Además, volver a Ítaca era cada vez
más difícil. Como en “Los siete mensajeros” de Buzzati, las noticias que me
llegaban eran cada vez menos frecuentes, más breves y se referían en más
ocasiones a caras y nombres que yo había empezado a olvidar. Cuando tuve la
oportunidad de volver, me di cuenta de que todo lo que había dejado en Ítaca
había cambiado y poco tenía que ver con lo que mi memoria había retenido. La
gente había seguido sus vidas sin mí y cuanto más tiempo llevaba ausente, menos
tiempo podían dedicar para vernos y conversar. En Ítaca mi gente había dejado
de echarme de menos poco a poco.
En Troya era el itacense y en Ítaca,
el troyano. Conocía dos mundos y no pertenecía a ninguno. Aunque yo me había
engañado pensando que me desenvolvía en los dos. Me di cuenta de que, cuando
llegué a Troya, nadie me esperaba, y de que al irme de Ítaca, mis huellas las
había ido borrando el tiempo.
Después de muchas desilusiones, de que
tantos planes se cancelaran en el último momento, acabé aceptando que yo era
uno más y que los troyanos no me valoraban como amigo en la misma medida que yo
a ellos.
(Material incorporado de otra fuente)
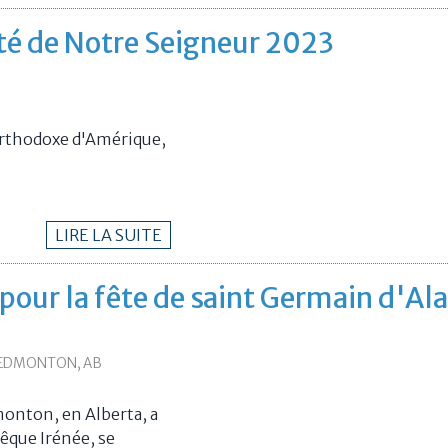
té de Notre Seigneur 2023
 orthodoxe d'Amérique,
LIRE LA SUITE
pour la fête de saint Germain d'Al
 EDMONTON, AB
onton, en Alberta, a
êque Irénée, se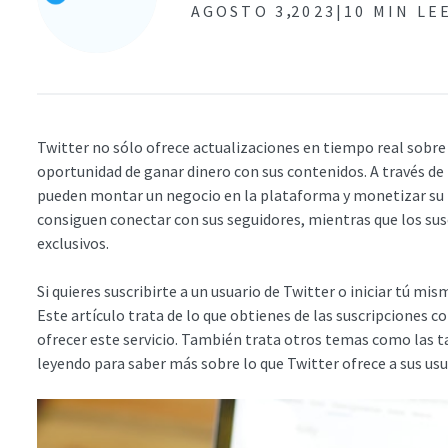
,
AGOSTO 3
2023|
10 MIN LE
Twitter no sólo ofrece actualizaciones en tiempo real sobre 
oportunidad de ganar dinero con sus contenidos. A través de l
pueden montar un negocio en la plataforma y monetizar su 
consiguen conectar con sus seguidores, mientras que los sus
exclusivos.
Si quieres suscribirte a un usuario de Twitter o iniciar tú m
Este artículo trata de lo que obtienes de las suscripciones c
ofrecer este servicio. También trata otros temas como las ta
leyendo para saber más sobre lo que Twitter ofrece a sus usu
Me volví huraño y antipático, aposta. Me convencí de que la soledad no
era tan desagradable y de que tenía sus ventajas. Pasaba los fines de semana
encerrado en casa, decidí dejar de mendigar. Prefería que los demás me
invitaran, decirles que sí y después que no, que tenía otros planes. Para que
supieran lo que era el rechazo. Aunque en lo más hondo de mi ser deseara salir
y supiera que de nada servía mentir, pues ellos ni se percataban, y no tendrían
problema para encontrar otro quehacer.
Hoy soy un apátrida amargado, lo sé.
El raro de la familia que ya no ha vuelto más al hogar, así no tengo que
mendigar tampoco momentos de mis viejos amigos. “Tengo un perro y no es tan
sencillo viajar con él”. Es mi excusa. No soy ni de aquí ni de allí ni tengo
nadie a quien llamar amigo, salvo a ese perro que en realidad nunca he tenido.